Shane Pinto hopes to be among these categories in the future, as he has committed to the University of North Dakota for 2020-21.
“Shane has all the tools to be a pro. He has a great frame at 6-feet-2-inches, 185 pounds, with significant room to grow and build on his body. He is a fluid skater with good speed. He is strong on the puck, strong on his stick, has good vision [and] can make plays,” said Selects 18U head coach Matt Plante. “As he continues to gain wisdom and mature both mentally and physically, the sky is the limit for him. His best hockey is way out in front of him.
“The things that stood out to North Dakota on the ice are his habits, the tools he possesses, and his potential,” added Plante. “North Dakota is also very impressed with the type of person Shane is. He has a great attitude, a terrific work ethic and great family values and that is something that is just as equally important to North Dakota as what he does on the ice.”
With two more seasons before he gets to Grand Forks, Pinto can now focus on becoming the best player he can be.
“It takes a lot of pressure off, and I get to just play the game,” Pinto added. “There was not really pressure before, but I can just worry about getting there.
“I would not be where I am today if it wasn’t for the Selects Academy,” he said. “I didn’t get much exposure at the program I was at before, but the coaching staff here helped me get to the next level.”
Nate Hanley, of the 16U P.A.L. Jr. Islanders certainly knows what Pinto’s talking about. He is very grateful to the Islanders staff, including head coach Bob Thornton, for helping him commit to Northeastern so early in his career.
“[The recruiting process] started when I was on the Islanders. My coach helped me through it, and talked to people for me,” said Hanley. “It feels good to know where I’ll be going in the future.”
“There are very strong programs in the 18U and 16U Divisions. This year, there’s more skill, more playmaking, and more space, allowing kids to be creative and stand out,” added Thornton. “Kids are getting college commitments and making the U.S. National Team program. The USPHL is in that mix, and we plan to build on that.”

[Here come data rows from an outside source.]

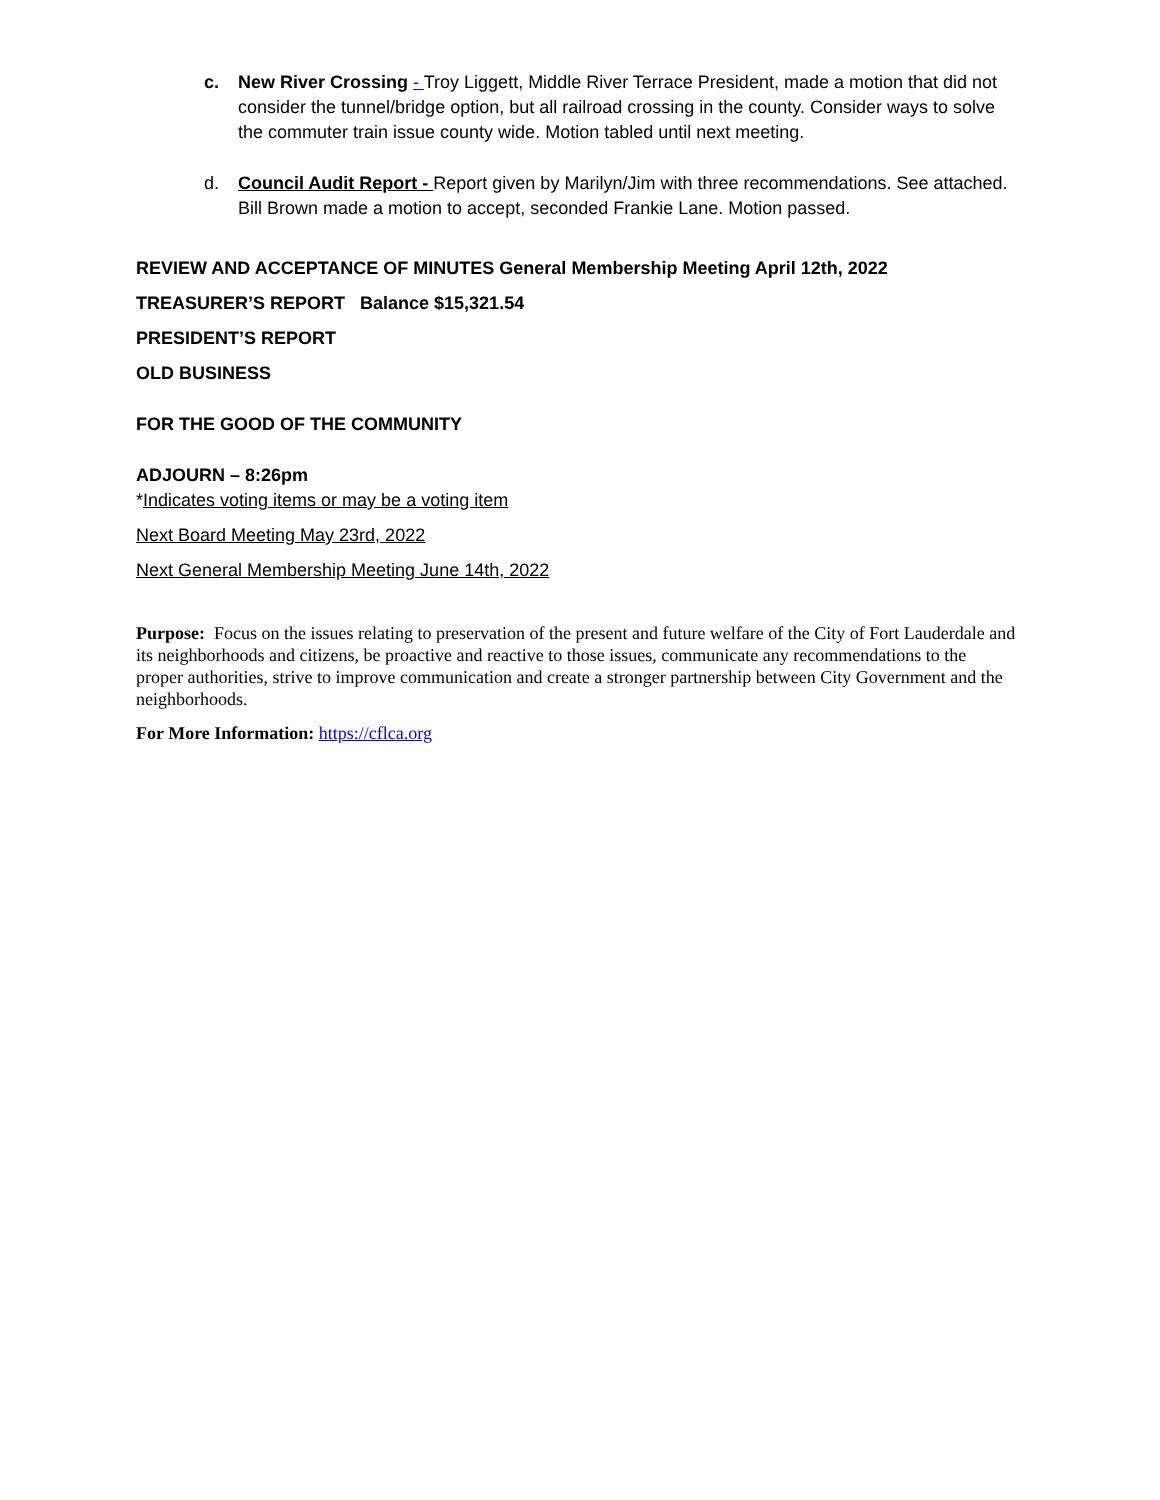c. New River Crossing - Troy Liggett, Middle River Terrace President, made a motion that did not consider the tunnel/bridge option, but all railroad crossing in the county. Consider ways to solve the commuter train issue county wide. Motion tabled until next meeting.
d. Council Audit Report - Report given by Marilyn/Jim with three recommendations. See attached. Bill Brown made a motion to accept, seconded Frankie Lane. Motion passed.
REVIEW AND ACCEPTANCE OF MINUTES General Membership Meeting April 12th, 2022
TREASURER’S REPORT Balance $15,321.54
PRESIDENT’S REPORT
OLD BUSINESS
FOR THE GOOD OF THE COMMUNITY
ADJOURN – 8:26pm
*Indicates voting items or may be a voting item
Next Board Meeting May 23rd, 2022
Next General Membership Meeting June 14th, 2022
Purpose: Focus on the issues relating to preservation of the present and future welfare of the City of Fort Lauderdale and its neighborhoods and citizens, be proactive and reactive to those issues, communicate any recommendations to the proper authorities, strive to improve communication and create a stronger partnership between City Government and the neighborhoods.
For More Information: https://cflca.org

While the USPHL Midget divisions continue to establish themselves as a prospect-rich goldmine, the Minnesota Moose have been busy establishing themselves as a first-year junior program. The USPHL captured the Premier Midwest West Division title this season, led by captain and leading scorer Dylan Gast.
“We were fortunate to have Dylan play with the Moose in our inaugural season. When we are recruiting, and looking to build a new team, we look for players with high levels of character, work ethic and integrity on and off the ice. Dylan has that and more,” said head coach Jon Jonasson. “Everyday this season, Gast has shown up and exceeded any expectations we have had for him on and off the ice.”
“I’ll be bringing speed and a fast skill set to [Gustavus Adolphus],” said Gast. “I felt this was the best fit for me, educationally and hockey-wise. I like the coach [Brent Petersen] and how he coaches, the campus itself, and I can get a good degree.”
Playing hockey and getting a degree. It’s the dream of tens of thousands of hockey players. But how do you get that opportunity to show what you can do? Whether you’re 16, 18, 20, or any age in between, the United States Premier Hockey League is the answer.